Browne, E. G. (1893) A Year Amongst the Persians. Adam and Charles Black, London.

Christensen, A. (1941) Essai sur la Démonologie Iranienne. Ejnar Munksgaard, Copenhagen.

Dubois, P.; Sabatier, C.; and Sabatier, R. (2005) The Complete Encyclopedia of Elves, Goblins, and Other Little Creatures. Abbeville Press.

Masse, H. (1954) Persian Beliefs and Customs. Behavior Science Translations, Human Relations Area Files, New Haven.


Variations: Puwaka, Puaki


The Puaka (“Pig”) is a Dusun demon that guards water in eddies, and resembles a pig with a razor-sharp tongue. Puakas like to feed from trees, and stand on each other’s backs until they reach the branches.

When you meet a Puaka, it will attack if you move, and come to a halt if you stop. If it catches up with you, it will lick your bones clean. To lose the Puaka it is recommended to cross a stream; the creature may follow you across the stream, but once on dry land it will pause to lick itself dry, licking the flesh off its bones in the process.
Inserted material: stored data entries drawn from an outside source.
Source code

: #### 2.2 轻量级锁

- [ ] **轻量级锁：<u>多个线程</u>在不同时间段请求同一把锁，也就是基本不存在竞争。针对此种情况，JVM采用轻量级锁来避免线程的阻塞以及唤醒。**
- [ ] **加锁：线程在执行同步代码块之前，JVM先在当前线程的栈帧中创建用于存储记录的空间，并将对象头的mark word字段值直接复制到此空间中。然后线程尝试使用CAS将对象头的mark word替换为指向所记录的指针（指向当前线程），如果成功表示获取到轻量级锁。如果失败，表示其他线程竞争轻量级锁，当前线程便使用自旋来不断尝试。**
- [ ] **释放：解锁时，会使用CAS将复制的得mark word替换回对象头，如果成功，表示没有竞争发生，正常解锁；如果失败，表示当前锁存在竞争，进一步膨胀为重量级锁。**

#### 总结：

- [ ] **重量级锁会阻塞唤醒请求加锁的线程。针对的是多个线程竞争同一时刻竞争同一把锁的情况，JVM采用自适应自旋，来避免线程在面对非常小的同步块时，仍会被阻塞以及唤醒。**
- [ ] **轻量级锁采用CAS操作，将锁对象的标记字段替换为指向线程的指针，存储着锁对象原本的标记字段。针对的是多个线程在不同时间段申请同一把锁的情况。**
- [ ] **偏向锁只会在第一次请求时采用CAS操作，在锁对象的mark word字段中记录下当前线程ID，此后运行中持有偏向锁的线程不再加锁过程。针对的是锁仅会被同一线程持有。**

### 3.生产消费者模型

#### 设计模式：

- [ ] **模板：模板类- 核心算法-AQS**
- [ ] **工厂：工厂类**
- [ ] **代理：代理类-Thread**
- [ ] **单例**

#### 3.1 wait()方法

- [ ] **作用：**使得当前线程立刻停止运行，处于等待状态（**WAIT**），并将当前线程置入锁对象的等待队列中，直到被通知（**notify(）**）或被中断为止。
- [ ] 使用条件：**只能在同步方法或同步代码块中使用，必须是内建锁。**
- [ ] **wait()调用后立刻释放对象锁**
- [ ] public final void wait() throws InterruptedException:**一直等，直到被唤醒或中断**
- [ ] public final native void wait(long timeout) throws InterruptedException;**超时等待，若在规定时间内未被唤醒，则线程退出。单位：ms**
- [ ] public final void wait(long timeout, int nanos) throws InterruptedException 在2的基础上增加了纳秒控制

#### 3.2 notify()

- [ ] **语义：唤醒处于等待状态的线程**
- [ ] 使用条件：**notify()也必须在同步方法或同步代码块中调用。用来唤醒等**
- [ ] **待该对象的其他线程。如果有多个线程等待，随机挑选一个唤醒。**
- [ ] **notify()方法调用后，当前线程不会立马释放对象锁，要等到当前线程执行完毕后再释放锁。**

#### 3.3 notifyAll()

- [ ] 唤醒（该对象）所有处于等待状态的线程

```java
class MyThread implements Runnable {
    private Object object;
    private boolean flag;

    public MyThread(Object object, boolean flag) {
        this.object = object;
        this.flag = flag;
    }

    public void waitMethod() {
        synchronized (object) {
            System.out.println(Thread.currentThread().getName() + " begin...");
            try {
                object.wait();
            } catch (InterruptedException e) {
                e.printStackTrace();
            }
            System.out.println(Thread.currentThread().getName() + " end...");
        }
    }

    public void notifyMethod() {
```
“Puaka” and similar terms have meant pig in a number of languages – puaka in Rarotongan, Mangarevan, Rotuma, and Malay, vuaka in Fiji, puwaka in Malay, pua’a in Samoan, puaa in Tahitian, Marquesan, and Hawaiian, buaka in Tongan, and poaka in Maori. While this has been alternately compared to the Sanskrit sukara, the Latin porcus, and the English porker, the word seems to have had its own unique Polynesian origin. In some areas puaka has come to denote the pig-like demon; sometimes it loses its meaning as “pig” altogether, possibly due to the influence of Islam.


Mackenzie, D. A. (1930) Myths from Melanesia and Indonesia. Gresham Publishing Company, Ltd., London.